Yep I think any general gpio will work, for me I use a servo sg90, when detect the wake word, I made the servo rotate and it produce a small sound which is hearable. But a real media player will still give better interaction
I was just going down the path of using speaker.play
to hardcode a feedback sound in the yaml (to avoid waiting on #2429), but it has the same problem where the playback gets buffered until the assistant stops its loop.
Did you know the RTTTL component can now also play sounds using the speaker component?
The problem is that the microphone continues to listen at the moment when it is necessary to play the confirmation sound. I added couple of lines to voice_assistant.cpp to stop microphone during this period of time. Overall behavior became better and the confirmation sound is no longer perceived as the beginning of a command. The system works stable, but only if the confirmation sound is output through RTTTL component. All attempts to output a confirmation sound through components: media_player, speaker or speaker as RTTTL very unstable.
I currently use two versions of the voice assistant using confirmation sounds. The first outputs it to an external media player (as STT), the second to a separate RTTTL component.
yeah, that is the issue indeed.
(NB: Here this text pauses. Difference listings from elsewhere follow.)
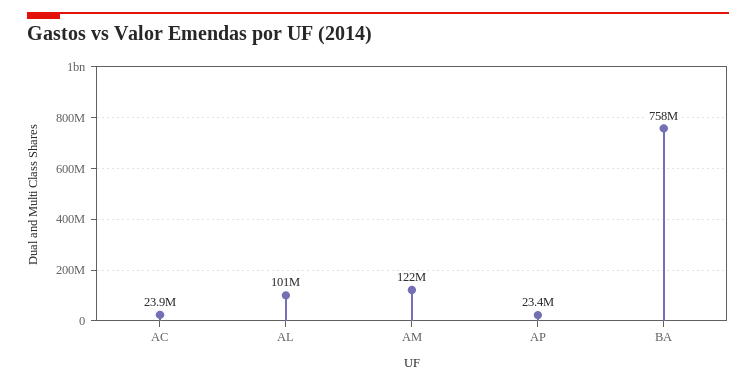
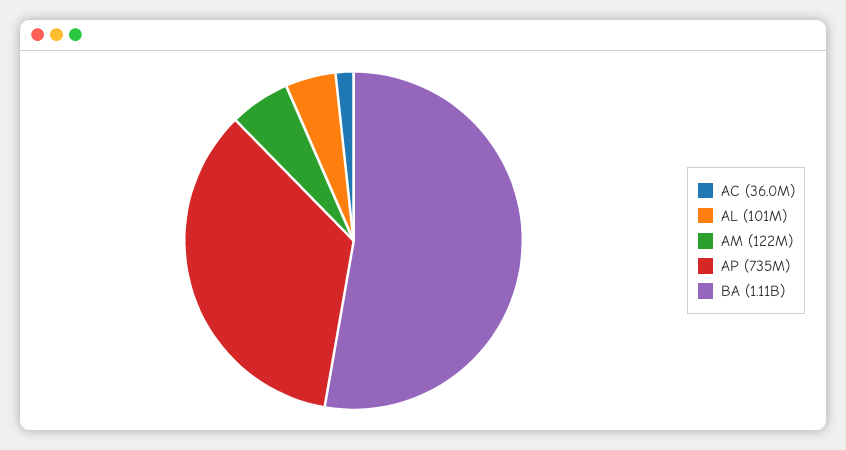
  {
-   "AC": 23900000,
+   "AC": 36000000,
    "AL": 101000000,
    "AM": 122000000,
-   "AP": 23400000,
+   "AP": 735000000,
-   "BA": 758000000
+   "BA": 1110000000
  }

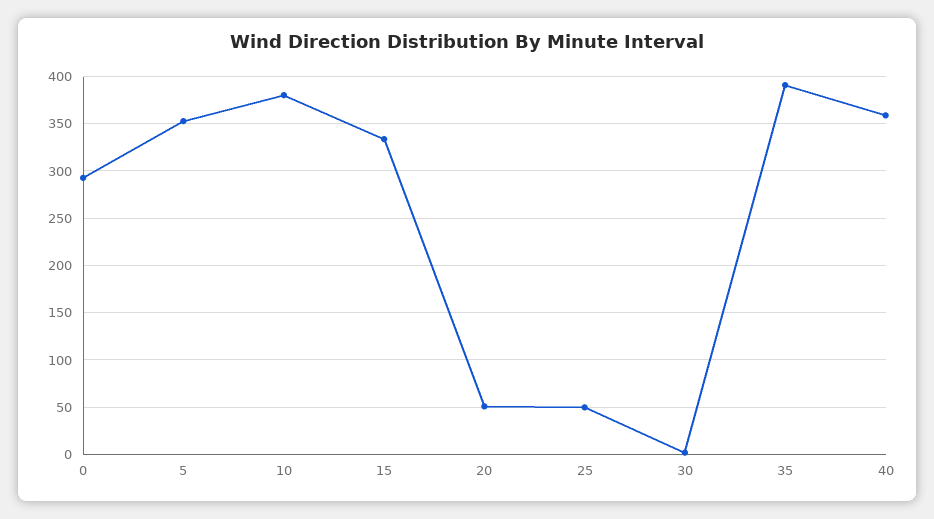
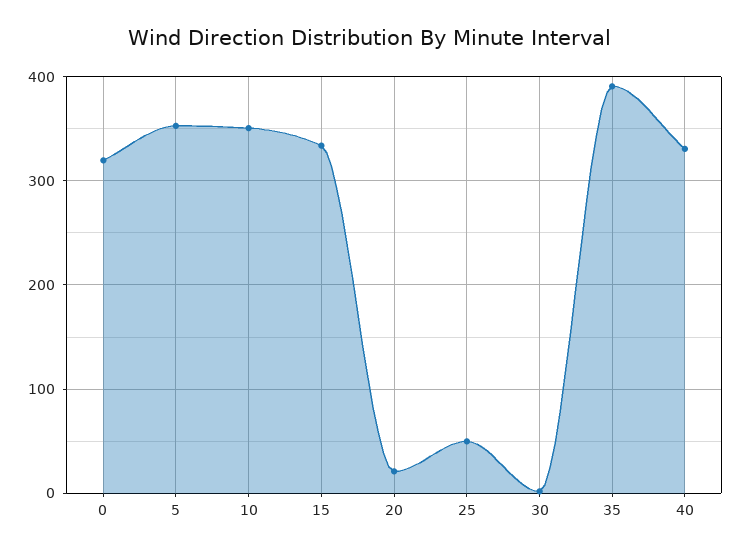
  {
-   "0": 290,
+   "0": 320,
    "5": 350,
-   "10": 380,
+   "10": 350,
    "15": 330,
-   "20": 50,
+   "20": 20,
    "25": 50,
    "30": 0,
    "35": 390,
-   "40": 360
+   "40": 330
  }

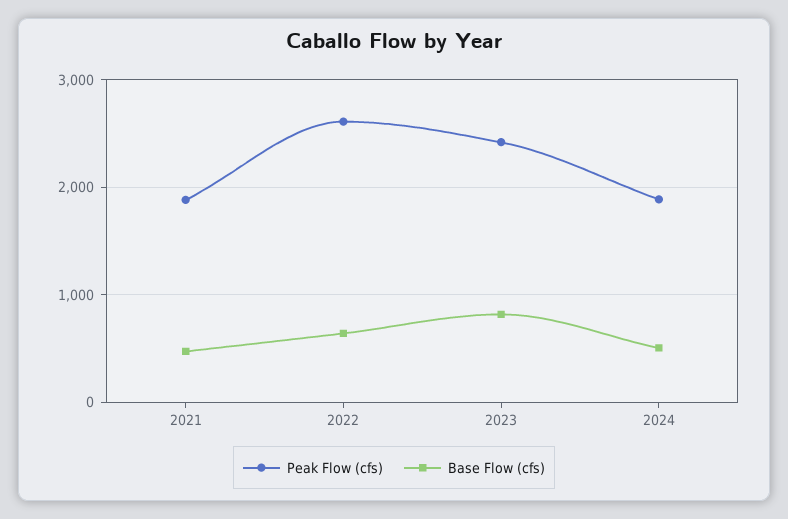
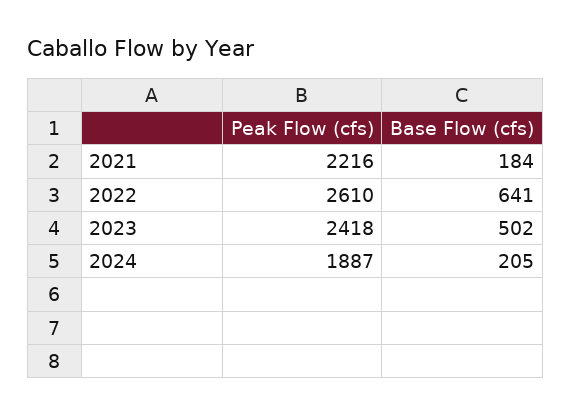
  {
    "Peak Flow (cfs)": {
-     "2021": 1900,
+     "2021": 2216,
      "2022": 2610,
      "2023": 2418,
      "2024": 1887
    },
    "Base Flow (cfs)": {
-     "2021": 500,
+     "2021": 184,
      "2022": 641,
-     "2023": 800,
+     "2023": 502,
-     "2024": 500
+     "2024": 205
    }
  }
I hope @jesserockz can find a way to auto switch between the two modes.
My changes in voice_assistant.cpp. Hope it can help:
case api::enums::VOICE_ASSISTANT_WAKE_WORD_END: {
ESP_LOGD(TAG, "Wake word detected");
// stop microphone for confirmation signal
this->mic_->stop();
this->set_state_(State::STOPPING_MICROPHONE);
this->defer([this]() { this->wake_word_detected_trigger_->trigger(); });
break;
}
case api::enums::VOICE_ASSISTANT_STT_START:
// delay to start microphone to finish confirmation signal
this->set_timeout("pause", 800, [this]() {
this->cancel_timeout("pause");
this->set_state_(State::START_MICROPHONE);
});
ESP_LOGD(TAG, "STT started");
this->defer([this]() { this->listening_trigger_->trigger(); });
break;
One thing I found: There is a Mutex lock in the i2s_audio component. That is locked and unlocked both by the microphone and the media_player. Since the microphone is always running, I suppose the media_player waits for the microphone to be stopped anyways. And that probably happens once the pipeline gets teared down and started again. Maybe that's the underlying problem.
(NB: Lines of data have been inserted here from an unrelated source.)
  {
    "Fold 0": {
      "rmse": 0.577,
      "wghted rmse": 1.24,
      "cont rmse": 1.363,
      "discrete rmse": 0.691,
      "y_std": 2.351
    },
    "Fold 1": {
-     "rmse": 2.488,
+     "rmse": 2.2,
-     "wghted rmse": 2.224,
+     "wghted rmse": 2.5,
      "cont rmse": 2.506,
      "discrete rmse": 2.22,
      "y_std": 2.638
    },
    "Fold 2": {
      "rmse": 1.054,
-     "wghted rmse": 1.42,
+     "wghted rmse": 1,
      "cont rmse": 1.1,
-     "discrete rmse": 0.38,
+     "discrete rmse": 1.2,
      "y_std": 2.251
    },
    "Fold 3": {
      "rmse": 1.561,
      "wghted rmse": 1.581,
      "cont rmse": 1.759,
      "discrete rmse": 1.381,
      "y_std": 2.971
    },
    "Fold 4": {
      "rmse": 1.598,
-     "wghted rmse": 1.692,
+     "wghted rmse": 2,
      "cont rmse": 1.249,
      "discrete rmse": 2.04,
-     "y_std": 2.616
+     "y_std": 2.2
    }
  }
I switch to the dev branch, and in the lastest release I think they lower the priority of media player over voice assistant. Media player play only when listening to wake word is turned off
Hi everyone, I'm facing the same problem as all of you. I'm currently using an M5Atom Echo for testing, as my ESP Wroom32 + accessories haven't arrived yet. I would also like to receive a voice response such as "Yes, how can I help?" in addition to the flashing blue LED as soon as my "Hey Jarvis" is recognised.
Have a look at this link (https://www.esp-voice.com/espvoice/), I have no idea what to make of it, especially as 45 money is already a lot. But the thing has a response after recognising the wake word....
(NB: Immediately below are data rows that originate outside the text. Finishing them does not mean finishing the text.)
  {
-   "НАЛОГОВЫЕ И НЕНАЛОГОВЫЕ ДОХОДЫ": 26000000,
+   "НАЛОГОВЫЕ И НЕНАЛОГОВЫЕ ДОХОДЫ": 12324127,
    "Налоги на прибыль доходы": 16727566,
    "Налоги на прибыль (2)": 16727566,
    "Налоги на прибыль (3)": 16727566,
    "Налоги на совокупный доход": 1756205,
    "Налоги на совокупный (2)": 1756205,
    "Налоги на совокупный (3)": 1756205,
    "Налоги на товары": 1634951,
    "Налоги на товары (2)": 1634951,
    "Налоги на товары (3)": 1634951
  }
I could really use this, too!!!
@Chrissi02 have you looked at the esphome docs? You should be able to hook into one of the optional automation steps like on_wake_word_detected
and have it say something: https://esphome.io/components/voice_assistant.html#configuration
Back when I last tried it the issue was that you can't do audio output in 'on_wake_word_detected' it will just not play anything.
Cripes i forgot your initial issue had on_wake_word_detected
. My bad. What im doing right now is outputting to an external speaker via homeassistant but i know that not everyone has that functionality in their ecosystem. Did you try any of the other automation steps @h3ndrik ?
Link to Discord - this may be helpful.
I am (very) new to ESPHome configuration, and still very much 'living & learning'. Wake word sound (with this code) works for me, however, (for some reason ...) I lost other functionality included in my config.
Link to Discord - this may be helpful.
I am (very) new to ESPHome configuration, and still very much 'living & learning'. Wake word sound (with this code) works for me, however, (for some reason ...) I lost other functionality included in my config.
I‘m not allowed to see this conversation, could you post the relevant part here?